Later, as Marcus, Michèle, Hannah and I discussed Chuck Norris and ate sandwiches on a stone out-crop, the clouds began to dissolve, revealing snow-patterned hills that looked hallucinatory in the still cold air. Out in the bay, the icebergs clustered as if they needed feeding; up on the hill we sat, endangered killers – like the polar bear and the iceberg – enjoying a picnic at the edge of the world.

13 Comments

  1. jon.plowman

    Posted Monday 29 Sep at 11:03 | Permalink

    Thank you for transforming my monday morning with pterodactyls and plesiosaurs .
    Good Luck

  2. john noach

    Posted Monday 29 Sep at 13:04 | Permalink

    Any sign of Barry or Fletch yet? Watch out for chill – proof dental floss
    Love John (and Sharon)

  3. Scott McCaughey

    Posted Monday 29 Sep at 15:50 | Permalink

    Great reportage, Robyn! Sounds quite different from southern Spain, where there is a distinct lack of icebergs to battle the condos that seemingly rise from the sea. I will look for your specs should they wash up on the shore. Scott

  4. Tony Clarke-Ears-Worboys

    Posted Monday 29 Sep at 18:30 | Permalink

    Yo Robyn, I drifted off into another life there for a moment, reading your words.Even thought I wouldn’t mind being a plankton.
    Was luckily awakened to reality by a ring at the door. Looking forward to reading more of your amazing journey.
    A fitting influenced colour, the ice-burg bench.
    For now, much Love to you and Min,et Bon Voyage.
    Tone Clarke-Ears-Worboys
    xx

  5. Toby Jeffries

    Posted Monday 29 Sep at 22:15 | Permalink

    Hi

    The sea comments reminds me a little of L S Lowrys quote:
    “What if [the sea] suddenly changed its mind and didn’t turn the tide…if it didn’t stay and come on end… That would be the end of it all”
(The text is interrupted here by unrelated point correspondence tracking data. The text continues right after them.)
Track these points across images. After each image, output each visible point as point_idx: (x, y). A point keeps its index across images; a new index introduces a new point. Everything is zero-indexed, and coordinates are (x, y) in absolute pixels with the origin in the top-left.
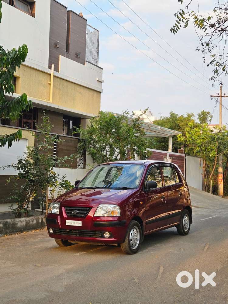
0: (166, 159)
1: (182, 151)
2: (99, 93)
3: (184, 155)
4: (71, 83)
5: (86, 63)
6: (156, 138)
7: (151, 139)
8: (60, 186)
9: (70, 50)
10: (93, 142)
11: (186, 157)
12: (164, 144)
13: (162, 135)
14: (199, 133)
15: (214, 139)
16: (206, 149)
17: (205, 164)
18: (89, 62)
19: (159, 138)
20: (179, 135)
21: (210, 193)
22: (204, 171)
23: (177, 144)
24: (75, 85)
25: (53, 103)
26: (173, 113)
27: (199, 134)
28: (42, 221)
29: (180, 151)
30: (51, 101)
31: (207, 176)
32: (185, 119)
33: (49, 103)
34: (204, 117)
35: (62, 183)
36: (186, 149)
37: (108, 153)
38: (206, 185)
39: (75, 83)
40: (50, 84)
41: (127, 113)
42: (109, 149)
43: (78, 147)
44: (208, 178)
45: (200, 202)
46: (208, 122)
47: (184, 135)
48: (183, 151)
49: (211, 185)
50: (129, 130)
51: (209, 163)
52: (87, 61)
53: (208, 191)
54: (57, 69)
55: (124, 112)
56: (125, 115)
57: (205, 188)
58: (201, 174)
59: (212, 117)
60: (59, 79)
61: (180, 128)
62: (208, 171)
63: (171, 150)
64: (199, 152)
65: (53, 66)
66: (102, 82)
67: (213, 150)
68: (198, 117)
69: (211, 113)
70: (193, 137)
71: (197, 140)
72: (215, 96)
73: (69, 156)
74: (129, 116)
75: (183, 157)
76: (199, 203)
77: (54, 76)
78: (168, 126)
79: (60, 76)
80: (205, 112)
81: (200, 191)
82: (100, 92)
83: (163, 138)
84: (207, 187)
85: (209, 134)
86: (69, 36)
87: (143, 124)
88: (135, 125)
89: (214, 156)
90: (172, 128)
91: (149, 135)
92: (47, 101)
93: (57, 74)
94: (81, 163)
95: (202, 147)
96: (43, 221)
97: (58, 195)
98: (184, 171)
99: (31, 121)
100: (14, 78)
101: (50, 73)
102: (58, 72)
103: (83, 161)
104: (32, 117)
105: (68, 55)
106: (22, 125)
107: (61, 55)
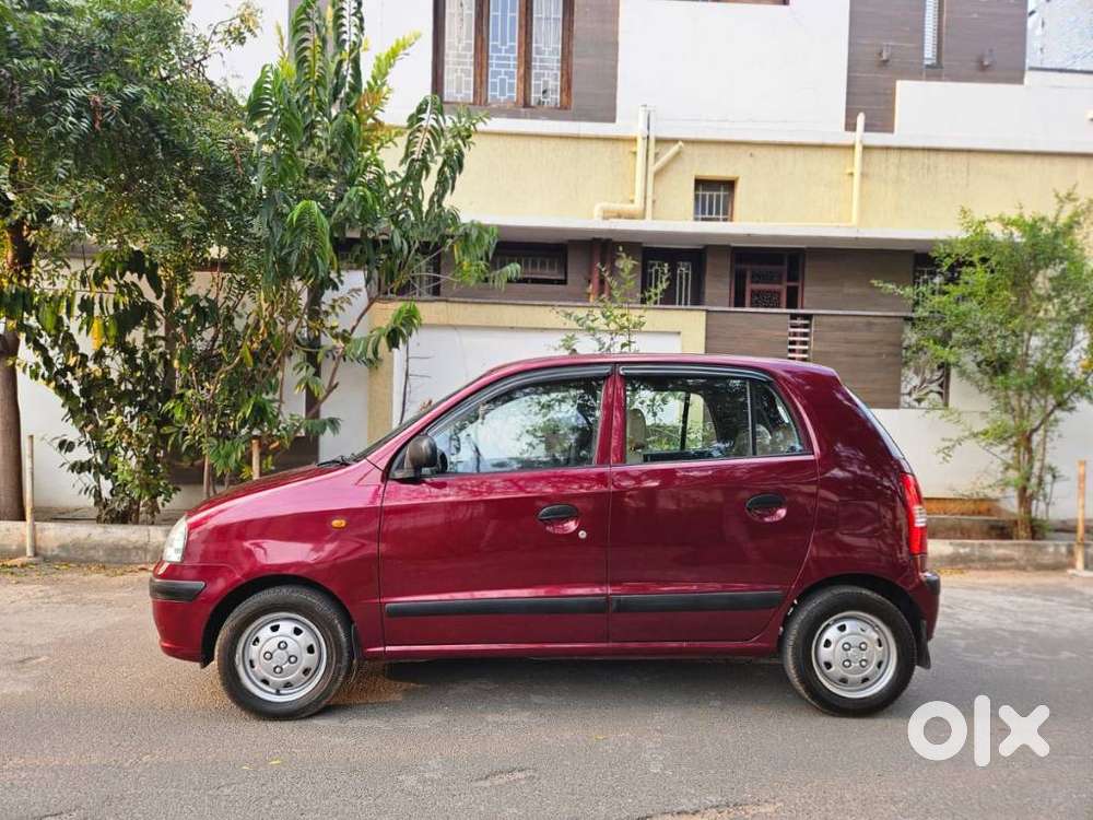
4: (951, 154)
5: (1029, 75)
9: (945, 56)
18: (1043, 70)
24: (973, 154)
39: (970, 151)
40: (853, 174)
60: (894, 153)
65: (861, 120)
79: (896, 143)
93: (880, 139)
94: (930, 391)
99: (777, 287)
100: (730, 185)
101: (850, 142)
102: (892, 131)
103: (941, 385)
104: (785, 277)
105: (935, 72)
106: (748, 301)
107: (902, 79)
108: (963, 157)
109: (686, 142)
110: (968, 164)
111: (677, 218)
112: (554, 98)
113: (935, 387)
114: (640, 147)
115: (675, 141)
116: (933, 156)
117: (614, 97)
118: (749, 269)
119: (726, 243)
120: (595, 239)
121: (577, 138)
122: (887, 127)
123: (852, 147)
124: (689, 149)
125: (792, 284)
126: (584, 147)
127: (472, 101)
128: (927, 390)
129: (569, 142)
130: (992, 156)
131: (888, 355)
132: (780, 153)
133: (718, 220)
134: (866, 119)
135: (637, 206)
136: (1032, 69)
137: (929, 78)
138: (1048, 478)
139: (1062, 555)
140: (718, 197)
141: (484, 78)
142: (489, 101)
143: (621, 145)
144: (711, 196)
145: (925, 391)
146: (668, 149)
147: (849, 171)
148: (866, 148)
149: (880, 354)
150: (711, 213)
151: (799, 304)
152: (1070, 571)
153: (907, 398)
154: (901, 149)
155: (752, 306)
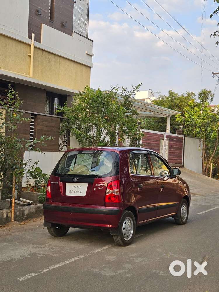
0: (162, 140)
1: (180, 131)
2: (88, 68)
3: (183, 136)
4: (55, 56)
5: (74, 34)
6: (154, 118)
7: (149, 119)
8: (28, 175)
9: (54, 19)
10: (77, 122)
11: (184, 138)
12: (162, 124)
13: (159, 115)
14: (199, 112)
15: (215, 120)
16: (206, 130)
17: (205, 145)
18: (76, 33)
19: (157, 118)
20: (178, 115)
21: (210, 177)
22: (204, 153)
23: (176, 125)
24: (60, 58)
25: (33, 77)
26: (172, 92)
27: (199, 114)
28: (7, 216)
29: (178, 132)
30: (31, 75)
31: (207, 158)
32: (185, 98)
33: (29, 77)
34: (205, 96)
35: (31, 171)
36: (185, 130)
37: (95, 135)
38: (206, 168)
39: (60, 56)
40: (30, 56)
41: (117, 89)
42: (95, 129)
43: (60, 128)
44: (208, 160)
45: (199, 188)
46: (209, 101)
47: (183, 115)
48: (182, 132)
49: (211, 168)
50: (119, 108)
51: (209, 144)
52: (74, 32)
53: (208, 175)
54: (38, 39)
55: (113, 87)
56: (114, 91)
57: (204, 171)
58: (201, 156)
59: (213, 96)
60: (41, 52)
61: (179, 107)
62: (208, 153)
63: (169, 131)
64: (199, 133)
65: (33, 35)
66: (92, 56)
67: (214, 131)
68: (199, 96)
69: (213, 92)
70: (192, 117)
71: (197, 120)
72: (217, 74)
73: (39, 139)
74: (118, 92)
75: (181, 139)
76: (198, 190)
77: (35, 47)
78: (166, 106)
79: (42, 48)
80: (206, 91)
81: (200, 175)
82: (90, 67)
83: (161, 118)
84: (206, 171)
85: (210, 114)
86: (54, 3)
87: (135, 101)
88: (125, 103)
89: (215, 138)
90: (170, 107)
91: (146, 115)
92: (26, 75)
93: (38, 45)
94: (64, 145)
95: (202, 128)
96: (9, 216)
97: (28, 184)
98: (182, 153)
101: (30, 43)
102: (40, 42)
103: (67, 143)
105: (52, 24)
107: (43, 23)
108: (58, 58)
110: (59, 61)
113: (65, 144)
116: (51, 55)
130: (65, 60)
154: (43, 50)
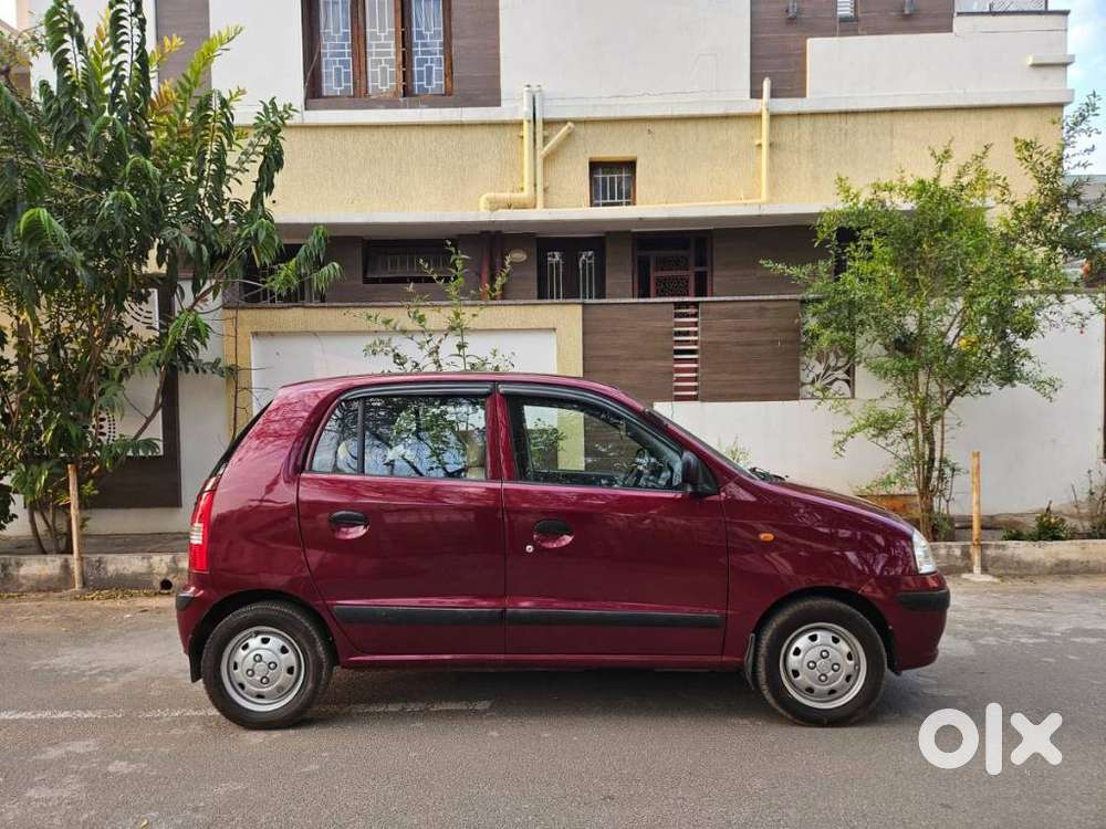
4: (871, 116)
5: (956, 22)
9: (861, 7)
18: (971, 14)
24: (897, 115)
30: (764, 196)
39: (892, 111)
40: (762, 146)
60: (806, 120)
65: (766, 85)
79: (807, 108)
92: (750, 201)
93: (788, 106)
94: (836, 379)
99: (684, 273)
100: (630, 165)
101: (757, 111)
102: (803, 95)
103: (847, 372)
104: (692, 261)
105: (849, 26)
106: (653, 290)
107: (812, 37)
108: (887, 118)
109: (576, 122)
110: (892, 126)
111: (572, 205)
112: (437, 84)
113: (841, 374)
114: (526, 131)
115: (565, 122)
116: (851, 119)
117: (497, 78)
118: (653, 255)
119: (626, 229)
120: (482, 232)
121: (461, 125)
122: (799, 91)
123: (759, 116)
124: (581, 130)
125: (700, 269)
126: (468, 135)
127: (352, 93)
128: (833, 378)
129: (453, 129)
130: (920, 115)
131: (783, 342)
132: (680, 127)
133: (621, 204)
134: (772, 84)
135: (526, 194)
136: (959, 14)
137: (844, 33)
138: (948, 471)
139: (957, 558)
140: (620, 179)
141: (363, 68)
142: (370, 92)
143: (508, 129)
144: (612, 180)
145: (829, 380)
146: (557, 132)
147: (757, 142)
148: (774, 117)
149: (774, 342)
150: (612, 197)
151: (709, 291)
152: (965, 576)
153: (809, 388)
154: (813, 114)
155: (658, 295)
    Pleased about the wildlife spotted; if you see a trilobite, say hello from mine

  6. Su Scotting

    Posted Tuesday 30 Sep at 12:37 | Permalink

    last time we saw you, you were at the End of the Road in wellies…now you’re at the edge of the world in a great hat…bon chance..it all sounds very luminous and tremulous up there.

  7. The Modesto Kid

    Posted Tuesday 30 Sep at 17:20 | Permalink

    where a great glacier has infinitesimally crumbled into the sea over the centuries

    I’m reminded of your observations (from “Storefront Hitchcock” IIRC) about the cliff on the Isle of Wight, where out to see a little ways are Edwardian and Victorian ghosts, progressing further you get mediaeval ghosts and ghosts of picts, further out there are Cro-Magnon ghosts clubbing each other to death — and maybe some more of those inland.

  8. laurence arnold

    Posted Tuesday 30 Sep at 18:20 | Permalink

    lovely hat, although i do have my eye on the orange ones from the last trip.

    your plight reminded me of the Hegley poem about having a spare pair of specs, i do hope you have yours.

    take care.
    L

  9. Tom Clark

    Posted Wednesday 1 Oct at 06:10 | Permalink

    Probably the best arctic imagery on record. Care for yourself and your friends – we’re looking forward to seeing you (relatively) warm and comfortable in SF in November.

  10. John Parr

    Posted Wednesday 1 Oct at 16:31 | Permalink

    Hitchcock, you knob!! Why didn’t you have one of those stringy things on the arms of your specs? I envy you all and am getting great vicarous enjoyment from this site. Love, John

  11. Ruby

    Posted Wednesday 1 Oct at 17:31 | Permalink

    Oh no Vol! Specs in the sea? Put your hat on, that’s what I say.

  12. Josie Darling

    Posted Thursday 2 Oct at 10:15 | Permalink

    It sounds even more surreal than the Cenred. Can’t wait for the next installment. Are you having jolly singsongs?

  13. Joanna Graham

    Posted Thursday 2 Oct at 14:47 | Permalink

    Yikes, I imagine your errant spectacles are currently perched nobly on the nose of your doppelganger in polar bear form, reading the newspaper, sucking the end of a pencil, he is considering the crossword. Or cross words.

    Should they have sunk to a watery groove, they will undoubtedly reincarnate as this years literal look for any natty arctic cod out to impress the amphipods.

    Either way, you don’t need them, your vision remains as splendid as ever without them.
    Keep up the great writing and righting.